Review: THE UGLY TRUTH
Writers: Nicole Eastman, Karen McCullah Lutz, Kirsten Smith
Director: Robert Luketic
Cast: Katherine Heigl, Gerard Butler
Studio: Columbia Pictures
I’ve never walked out of a movie and I don’t know if I ever will, barring extreme physical illness. But I came awfully close to walking out of THE UGLY TRUTH.
The new “battle of the sexes” themed comedy from director Robert Luketic starring Katherine Heigl and Gerard Butler is insulting, moronic, and – worst of all – predictable.
Heigl plays Abby, the producer of a failing morning talk show that tries to hit ratings gold by hiring Butler’s scruffily sexist Mike for a segment called “The Ugly Truth,” in which he discusses how he thinks relationships between men and women should be. Even though the two leads are complete opposites, they inevitably fall for one another. How fresh.

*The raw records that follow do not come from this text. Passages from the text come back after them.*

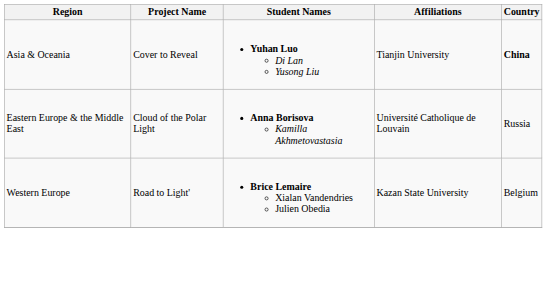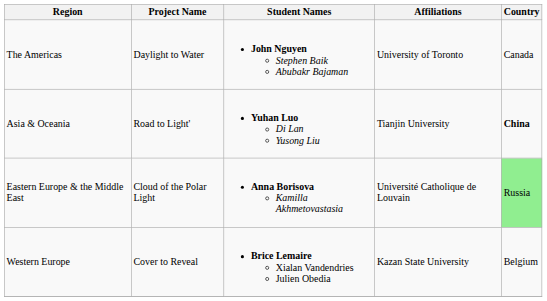+ row: The Americas | Daylight to Water | John Nguyen Stephen Baik Abubakr Bajaman | University of Toronto | Canada
Asia & Oceania | Project Name: Cover to Reveal -> Road to Light'
Eastern Europe & the Middle East | Country: no background -> lightgreen background
Western Europe | Project Name: Road to Light' -> Cover to Reveal
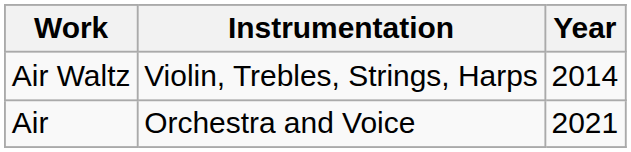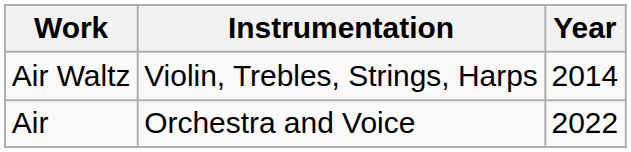Air | Year: 2021 -> 2022
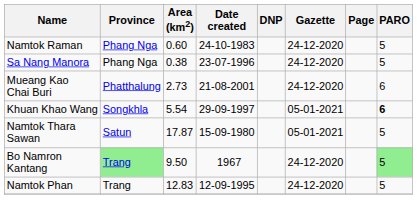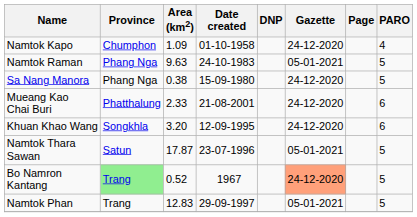+ row: Namtok Kapo | Chumphon | 1.09 | 01-10-1958 | 24-12-2020 | 4
Namtok Raman | Area (km2): 0.60 -> 9.63
Namtok Raman | Gazette: 24-12-2020 -> 05-01-2021
Sa Nang Manora | Date created: 23-07-1996 -> 15-09-1980
Mueang Kao Chai Buri | Area (km2): 2.73 -> 2.33
Khuan Khao Wang | Area (km2): 5.54 -> 3.20
Khuan Khao Wang | Date created: 29-09-1997 -> 12-09-1995
Khuan Khao Wang | Gazette: 05-01-2021 -> 24-12-2020
Khuan Khao Wang | PARO: bold -> normal
Namtok Thara Sawan | Date created: 15-09-1980 -> 23-07-1996
Bo Namron Kantang | Area (km2): 9.50 -> 0.52
Bo Namron Kantang | Gazette: no background -> lightsalmon background
Bo Namron Kantang | PARO: lightgreen background -> no background
Namtok Phan | Date created: 12-09-1995 -> 29-09-1997
Namtok Phan | Gazette: 24-12-2020 -> 05-01-2021
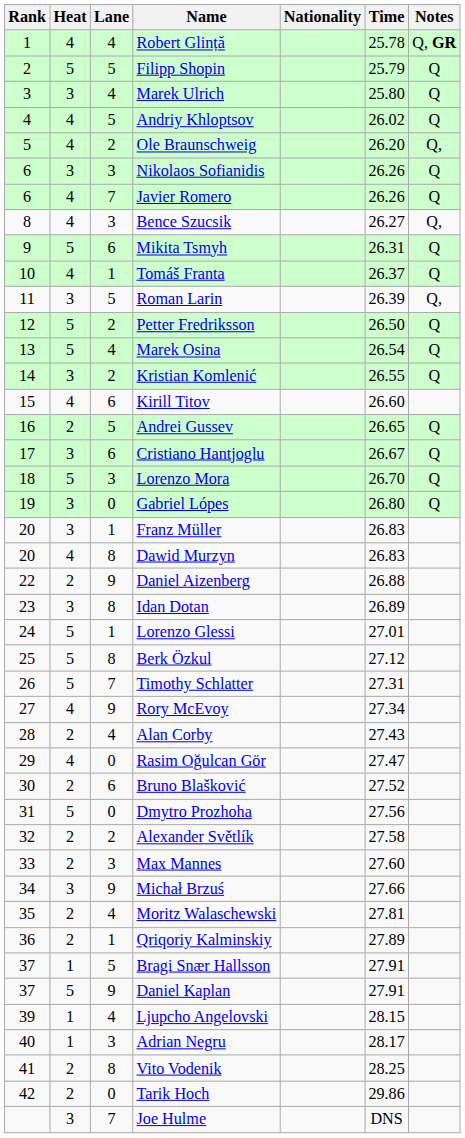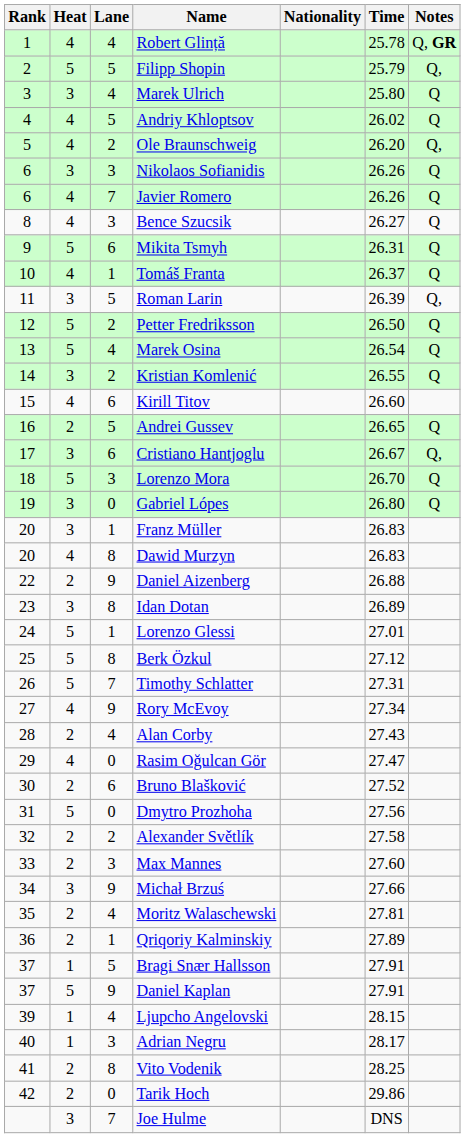Filipp Shopin | Notes: Q -> Q,
Bence Szucsik | Notes: Q, -> Q
Cristiano Hantjoglu | Notes: Q -> Q,
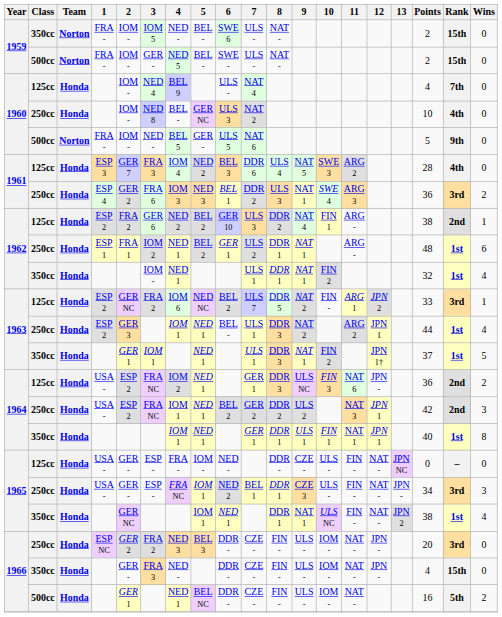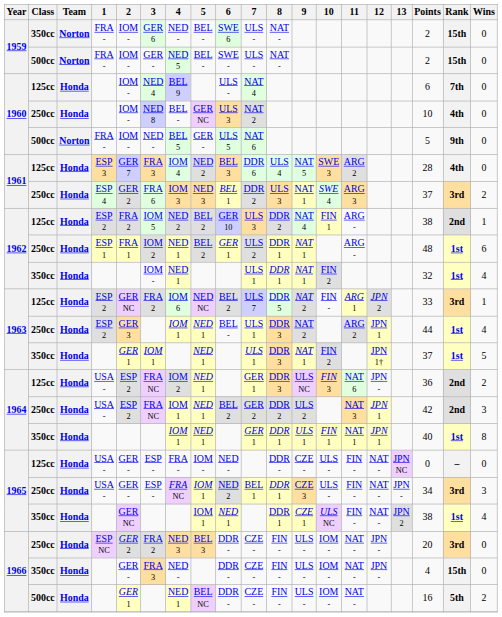1959 / 350cc | 3: IOM 5 -> GER 6
1960 / 125cc | Points: 4 -> 6
1961 / 250cc | Points: 36 -> 37
1962 / 125cc | 3: GER 6 -> IOM 5
1965 / 350cc | 9: NAT 1 -> CZE 1
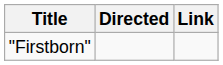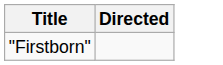- column: Link
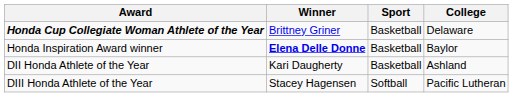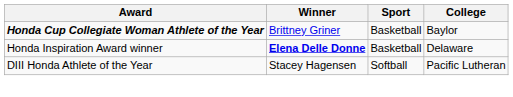Honda Cup Collegiate Woman Athlete of the Year | College: Delaware -> Baylor
Honda Inspiration Award winner | College: Baylor -> Delaware
- row: DII Honda Athlete of the Year | Kari Daugherty | Basketball | Ashland
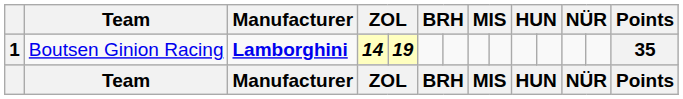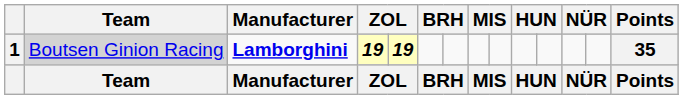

Don’t get me wrong. I love R-rated sex comedies like “There’s Something About Mary,” “American Pie,” and “The 40-Year-Old Virgin.” But those movies are funny. THE UGLY TRUTH is not. In fact, I kept a running tally of how many times I laughed during the film’s 95 minute running time. I chuckled twice.
A huge problem I had with the film lies in the writing and concepts. As a woman, I felt degraded and humiliated. There were several scenes in the movie that caused men in the audience to howl with laughter, while women shifted in their seats, embarrassed.
Now, of course Butler’s character is sexist – that’s supposed to be funny. But it’s no longer funny when Heigl’s character buys into it. Typical female behavior or traits are mocked in this movie, sending the message that the only way to have a relationship is to change yourself to fit someone else’s ideal.
Even the bits of the film intended to be funny fall flat. Heigl spies on her attractive neighbor and falls out of a tree, exposing her underwear. What a scream. Later, she forgets to take off vibrator panties and naturally, they go off for what feels like an eternity at an important business dinner. I don’t know why she wouldn’t just take them off, but then, I’m not a brilliant TV executive like her character. Either way, that’s not funny. It’s humiliating – for her and the audience.
But all is not lost here. Gerard Butler is generally charming, which is a blessing when you consider how completely unlikable Katherine Heigl is. Butler also managed to nail an American accent – he really sounds like a cigar-smoking, beer-guzzling man’s man. Cheryl Hines and John Michael Higgins are amusing as the morning show’s married co-anchors. And Bree Turner is quasi-cute as the film’s obligatory BFF, but often comes off as a poor man’s Judy Greer.
My main point of contention with the movie lies with Heigl. Back in 2007, after KNOCKED UP made her known to the population of the world that doesn’t watch “Grey’s Anatomy,” she bit the hand that fed her and criticized the film in Vanity Fair. She complained that the film was “sexist” and that it painted women as “shrews, as humorless and uptight” and the men as “lovable, goofy, fun-loving guys.” Well, guess what, Heigl, you’ve done it again. But KNOCKED UP was a legitimately funny film. THE UGLY TRUTH is sexist and misogynistic. I left the theater feeling that Heigl had personally set the women’s movement back about 20 years.
Don’t see THE UGLY TRUTH. If you’re really in the mood, go rent SOMEONE LIKE YOU, the 2001 rom-com starring Ashley Judd and Hugh Jackman, because it has the exact same plot but is much less offensive. It also doesn’t have volume issues between dialogue and music or awful green screen effects, of which THE UGLY TRUTH has plenty. Basically, THE UGLY TRUTH is the perfect date movie – if you’re ready to break up.